Bhimphedi (), is a village located in Makwanpur District of Bagmati Province of Nepal. This village is known for its bazaar (marketplace).  Bismuth ore is mined here.

Etymology
The word "Bhimphedi" comes from the Sanskrit name Bhīma (one of the Pāṇḍava brothers mentioned in the Mahabharata) and the Nepali word phedi which means the base of a hill.  According to local beliefs, Bhīma and his brothers stayed in the forests near here during their time in exile, so the place was called Bhimphedi.

History
Before the construction of highways, goods from India were taken to the Kathmandu Valley through here.  The first motor vehicles in Nepal were physically carried by teams of men through this village.

This village served as the district headquarters of Makwanpur District before it was shifted to Hetauda. The village market suffered tremendously after the headquarters moved.

- RECORD EXTRACTS
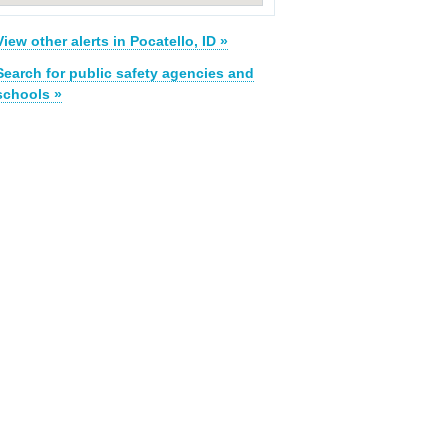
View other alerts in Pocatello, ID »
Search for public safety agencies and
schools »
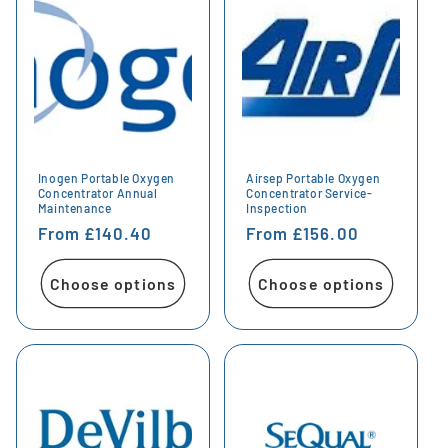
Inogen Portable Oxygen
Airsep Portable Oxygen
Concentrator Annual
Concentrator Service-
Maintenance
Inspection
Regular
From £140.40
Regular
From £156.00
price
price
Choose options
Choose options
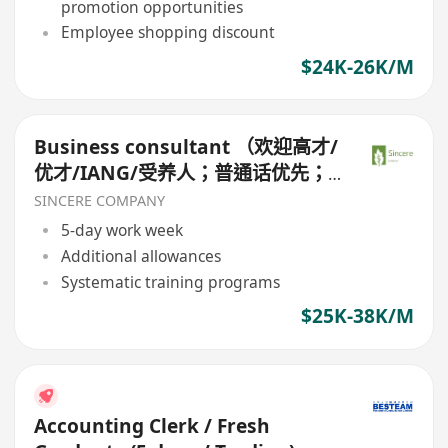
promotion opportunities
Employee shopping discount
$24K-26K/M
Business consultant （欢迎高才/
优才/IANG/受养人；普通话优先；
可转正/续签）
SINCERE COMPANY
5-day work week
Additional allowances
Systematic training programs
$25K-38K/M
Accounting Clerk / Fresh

- WHAT IS BEING ASKED
Name every geographic place mentioned in the text about Bhimphedi. The listing is separate material and has no connection to the text about Bhimphedi.

- WRITTEN RESPONSE
Bhimphedi, Makwanpur District, Bagmati Province, Nepal, India, the Kathmandu Valley, Hetauda